▶ **Excerpted text**:
------------------------------------------------

Wall Street now thinks Fed hike in September will be 2015’s only move: Reuters poll

NEW YORK – Top Wall Street banks still expect the Federal Reserve to raise interest rates in September, but a growing number now believe the central bank is likely to only hike once this year, a Reuters poll found on Friday.

Thirteen of 19 primary dealers, or the banks that deal directly with the Fed, polled said they expect the Fed to raise rates by September but just nine now believe the Fed will hike rates twice in 2015, compared with 15 of 20 in the July Reuters poll.

The median expectation for where the federal funds rate will end the year was 0.5 percent and 1.5 percent for 2016.

Gross Sees Global Economy Dangerously Close to Deflation

Gross pointed to how the CRB Commodity Index isn’t just at a cyclical low, but lower than in 2008 when Lehman Brothers Holdings Inc. went bankrupt.

The commodity markets tell a truer story of what is happening in the economy because they are subject to real-time supply and demand, Gross said. Oil, metals and crops have plunged as China’s economy has decelerated and gluts in multiple markets have further depressed prices.

Nonetheless:

Janus’s Bill Gross Confident Fed Will Raise Rates in September

“September is the number for sure,” Gross said Friday in a Bloomberg Radio interview with Tom Keene. “The Fed really wants to get off the dime.”

The Fed is “mentally committed to moving before year end,” Gross said, despite the Bank of England’s Monetary Policy Committee this week voting 8-1 to keep its key rate at a record low and talking about changing policy next year.

------------------------------------------------

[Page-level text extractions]

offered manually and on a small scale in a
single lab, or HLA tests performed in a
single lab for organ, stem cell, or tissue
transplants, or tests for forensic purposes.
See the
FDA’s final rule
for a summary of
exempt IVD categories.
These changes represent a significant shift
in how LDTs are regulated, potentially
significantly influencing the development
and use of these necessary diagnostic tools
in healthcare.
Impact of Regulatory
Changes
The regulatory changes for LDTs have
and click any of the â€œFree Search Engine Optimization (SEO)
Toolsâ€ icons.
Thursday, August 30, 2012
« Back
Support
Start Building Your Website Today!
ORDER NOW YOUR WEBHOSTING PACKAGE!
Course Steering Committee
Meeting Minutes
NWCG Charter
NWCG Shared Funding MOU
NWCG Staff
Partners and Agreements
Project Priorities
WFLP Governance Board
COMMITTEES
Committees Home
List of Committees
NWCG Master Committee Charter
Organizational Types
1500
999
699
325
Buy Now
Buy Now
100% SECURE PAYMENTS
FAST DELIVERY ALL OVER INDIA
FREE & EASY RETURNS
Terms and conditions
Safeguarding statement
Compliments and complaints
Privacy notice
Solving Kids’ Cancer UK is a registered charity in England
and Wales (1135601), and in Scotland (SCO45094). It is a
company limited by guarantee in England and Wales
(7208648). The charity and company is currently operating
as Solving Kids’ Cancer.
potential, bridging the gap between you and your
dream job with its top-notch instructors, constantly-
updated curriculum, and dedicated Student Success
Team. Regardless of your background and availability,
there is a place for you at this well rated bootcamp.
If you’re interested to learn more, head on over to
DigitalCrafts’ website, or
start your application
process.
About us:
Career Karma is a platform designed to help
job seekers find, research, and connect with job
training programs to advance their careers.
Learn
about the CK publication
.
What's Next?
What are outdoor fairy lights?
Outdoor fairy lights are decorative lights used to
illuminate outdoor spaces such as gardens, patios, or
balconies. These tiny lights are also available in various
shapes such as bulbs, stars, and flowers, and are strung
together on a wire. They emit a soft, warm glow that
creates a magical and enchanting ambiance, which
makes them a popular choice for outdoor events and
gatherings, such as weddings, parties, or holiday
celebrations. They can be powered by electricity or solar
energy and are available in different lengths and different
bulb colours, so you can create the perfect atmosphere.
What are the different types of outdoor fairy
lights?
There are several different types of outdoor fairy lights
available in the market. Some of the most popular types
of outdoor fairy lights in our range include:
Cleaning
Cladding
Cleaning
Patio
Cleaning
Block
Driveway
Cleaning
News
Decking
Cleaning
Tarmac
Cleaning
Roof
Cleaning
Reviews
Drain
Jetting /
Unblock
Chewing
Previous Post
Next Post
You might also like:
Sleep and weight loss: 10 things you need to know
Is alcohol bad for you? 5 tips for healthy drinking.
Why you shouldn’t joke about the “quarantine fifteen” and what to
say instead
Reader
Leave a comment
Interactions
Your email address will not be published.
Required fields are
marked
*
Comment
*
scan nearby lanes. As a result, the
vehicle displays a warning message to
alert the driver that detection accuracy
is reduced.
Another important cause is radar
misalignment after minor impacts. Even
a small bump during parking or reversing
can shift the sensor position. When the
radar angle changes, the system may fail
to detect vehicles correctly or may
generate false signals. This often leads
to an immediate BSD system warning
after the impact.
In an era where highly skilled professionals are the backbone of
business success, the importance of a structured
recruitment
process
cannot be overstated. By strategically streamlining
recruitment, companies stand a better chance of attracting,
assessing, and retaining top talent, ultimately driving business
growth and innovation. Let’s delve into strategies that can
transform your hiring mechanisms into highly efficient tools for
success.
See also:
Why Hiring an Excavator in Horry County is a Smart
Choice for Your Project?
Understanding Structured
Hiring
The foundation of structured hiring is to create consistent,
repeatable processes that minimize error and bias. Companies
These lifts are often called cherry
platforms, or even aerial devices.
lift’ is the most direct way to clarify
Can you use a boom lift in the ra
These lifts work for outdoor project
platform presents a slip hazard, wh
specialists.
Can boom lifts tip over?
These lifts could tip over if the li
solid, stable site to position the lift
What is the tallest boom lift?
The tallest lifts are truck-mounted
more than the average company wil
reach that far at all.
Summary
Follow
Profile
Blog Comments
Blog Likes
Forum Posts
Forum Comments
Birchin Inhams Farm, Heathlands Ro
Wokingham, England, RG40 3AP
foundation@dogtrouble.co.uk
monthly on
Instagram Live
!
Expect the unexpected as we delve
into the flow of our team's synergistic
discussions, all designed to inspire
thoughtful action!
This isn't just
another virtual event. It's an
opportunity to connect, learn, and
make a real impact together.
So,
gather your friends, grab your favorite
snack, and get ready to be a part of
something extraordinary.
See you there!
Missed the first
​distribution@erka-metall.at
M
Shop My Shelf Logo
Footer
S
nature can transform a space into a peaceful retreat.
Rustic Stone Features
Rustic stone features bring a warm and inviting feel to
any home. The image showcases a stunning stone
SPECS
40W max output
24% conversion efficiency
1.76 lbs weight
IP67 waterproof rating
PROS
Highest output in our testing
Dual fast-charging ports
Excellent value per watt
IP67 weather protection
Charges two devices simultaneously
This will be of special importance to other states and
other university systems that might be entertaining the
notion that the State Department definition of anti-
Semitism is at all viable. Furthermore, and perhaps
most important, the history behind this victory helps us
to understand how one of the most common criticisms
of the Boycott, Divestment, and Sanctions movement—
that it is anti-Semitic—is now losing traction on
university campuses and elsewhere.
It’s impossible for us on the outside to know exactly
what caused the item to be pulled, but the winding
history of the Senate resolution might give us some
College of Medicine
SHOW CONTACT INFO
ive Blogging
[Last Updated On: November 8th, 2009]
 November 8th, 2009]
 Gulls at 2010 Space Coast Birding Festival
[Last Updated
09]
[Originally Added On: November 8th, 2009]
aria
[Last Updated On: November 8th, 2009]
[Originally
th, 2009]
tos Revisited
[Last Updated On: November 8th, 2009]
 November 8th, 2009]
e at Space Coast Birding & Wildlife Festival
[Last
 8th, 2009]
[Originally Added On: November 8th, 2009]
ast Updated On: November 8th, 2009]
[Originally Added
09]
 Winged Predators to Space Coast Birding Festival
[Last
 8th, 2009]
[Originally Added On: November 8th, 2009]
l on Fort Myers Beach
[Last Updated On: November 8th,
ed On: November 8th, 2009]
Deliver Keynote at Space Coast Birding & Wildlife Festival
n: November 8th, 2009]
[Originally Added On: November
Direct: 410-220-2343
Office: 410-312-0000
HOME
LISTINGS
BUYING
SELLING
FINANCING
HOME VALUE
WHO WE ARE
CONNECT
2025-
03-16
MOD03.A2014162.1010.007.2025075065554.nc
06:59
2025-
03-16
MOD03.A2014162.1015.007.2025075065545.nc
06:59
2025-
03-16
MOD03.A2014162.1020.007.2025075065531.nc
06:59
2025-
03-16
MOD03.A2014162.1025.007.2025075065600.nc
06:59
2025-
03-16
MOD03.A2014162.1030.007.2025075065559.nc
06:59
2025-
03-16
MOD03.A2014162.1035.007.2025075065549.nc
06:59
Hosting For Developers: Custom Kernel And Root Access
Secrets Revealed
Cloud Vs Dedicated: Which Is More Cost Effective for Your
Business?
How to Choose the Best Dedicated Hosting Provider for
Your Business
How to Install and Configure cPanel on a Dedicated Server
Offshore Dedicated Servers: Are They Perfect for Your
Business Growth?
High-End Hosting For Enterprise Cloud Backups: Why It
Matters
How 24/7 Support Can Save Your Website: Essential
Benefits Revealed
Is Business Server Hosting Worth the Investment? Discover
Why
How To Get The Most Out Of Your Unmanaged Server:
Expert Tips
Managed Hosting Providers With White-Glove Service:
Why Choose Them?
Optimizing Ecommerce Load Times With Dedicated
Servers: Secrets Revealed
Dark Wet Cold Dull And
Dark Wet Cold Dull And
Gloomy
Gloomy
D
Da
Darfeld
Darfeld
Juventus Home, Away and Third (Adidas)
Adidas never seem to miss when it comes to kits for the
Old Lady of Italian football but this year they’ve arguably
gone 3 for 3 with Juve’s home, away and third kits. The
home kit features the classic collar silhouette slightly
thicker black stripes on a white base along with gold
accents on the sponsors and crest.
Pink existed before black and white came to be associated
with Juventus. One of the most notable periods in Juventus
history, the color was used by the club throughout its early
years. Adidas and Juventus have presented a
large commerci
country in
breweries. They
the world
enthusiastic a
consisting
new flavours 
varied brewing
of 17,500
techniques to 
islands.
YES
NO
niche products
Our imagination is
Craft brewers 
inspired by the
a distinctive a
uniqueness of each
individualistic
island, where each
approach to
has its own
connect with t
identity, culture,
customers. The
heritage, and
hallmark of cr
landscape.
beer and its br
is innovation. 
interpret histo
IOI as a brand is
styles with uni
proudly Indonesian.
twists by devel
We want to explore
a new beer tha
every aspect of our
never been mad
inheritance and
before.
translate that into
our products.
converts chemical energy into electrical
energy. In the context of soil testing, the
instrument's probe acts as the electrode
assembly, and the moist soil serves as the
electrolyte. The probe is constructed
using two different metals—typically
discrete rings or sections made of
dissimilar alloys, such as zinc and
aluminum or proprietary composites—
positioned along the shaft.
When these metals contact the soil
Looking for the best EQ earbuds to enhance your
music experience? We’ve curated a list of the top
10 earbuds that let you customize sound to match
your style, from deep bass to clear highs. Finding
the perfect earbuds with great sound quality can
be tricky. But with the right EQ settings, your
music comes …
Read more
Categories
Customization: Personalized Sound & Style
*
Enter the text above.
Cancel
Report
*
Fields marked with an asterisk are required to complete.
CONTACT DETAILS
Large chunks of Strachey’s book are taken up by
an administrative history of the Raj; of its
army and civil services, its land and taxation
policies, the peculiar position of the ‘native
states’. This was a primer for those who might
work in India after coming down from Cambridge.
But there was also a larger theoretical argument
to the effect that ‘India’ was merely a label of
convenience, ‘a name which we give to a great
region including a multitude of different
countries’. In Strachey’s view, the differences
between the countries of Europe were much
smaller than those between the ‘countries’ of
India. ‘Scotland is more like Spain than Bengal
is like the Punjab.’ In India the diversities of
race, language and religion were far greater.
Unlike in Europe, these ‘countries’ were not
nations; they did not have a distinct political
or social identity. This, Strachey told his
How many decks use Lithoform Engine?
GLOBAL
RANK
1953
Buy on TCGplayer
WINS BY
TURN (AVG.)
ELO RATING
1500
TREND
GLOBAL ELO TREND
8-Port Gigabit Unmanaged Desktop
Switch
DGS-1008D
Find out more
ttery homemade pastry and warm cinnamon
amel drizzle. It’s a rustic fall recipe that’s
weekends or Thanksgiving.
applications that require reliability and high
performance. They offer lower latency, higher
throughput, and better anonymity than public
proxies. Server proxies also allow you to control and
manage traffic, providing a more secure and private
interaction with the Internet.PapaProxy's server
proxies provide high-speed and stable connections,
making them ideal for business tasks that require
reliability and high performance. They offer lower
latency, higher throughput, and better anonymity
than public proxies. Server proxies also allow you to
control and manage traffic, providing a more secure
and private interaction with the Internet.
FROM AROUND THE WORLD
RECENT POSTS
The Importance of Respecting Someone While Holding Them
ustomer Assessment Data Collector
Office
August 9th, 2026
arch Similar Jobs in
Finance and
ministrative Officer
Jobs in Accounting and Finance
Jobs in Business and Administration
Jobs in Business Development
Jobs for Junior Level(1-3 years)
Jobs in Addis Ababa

------------------------------------------------

▶ **Job item**: Please reproduce the Fed rate article starting at "Wall Street now" and ending at "July Reuters poll.", replacing "hike" with "increase".

▶ **Your solution**:
Wall Street now thinks Fed increase in September will be 2015’s only move: Reuters poll

NEW YORK – Top Wall Street banks still expect the Federal Reserve to raise interest rates in September, but a growing number now believe the central bank is likely to only increase once this year, a Reuters poll found on Friday.

Thirteen of 19 primary dealers, or the banks that deal directly with the Fed, polled said they expect the Fed to raise rates by September but just nine now believe the Fed will increase rates twice in 2015, compared with 15 of 20 in the July Reuters poll.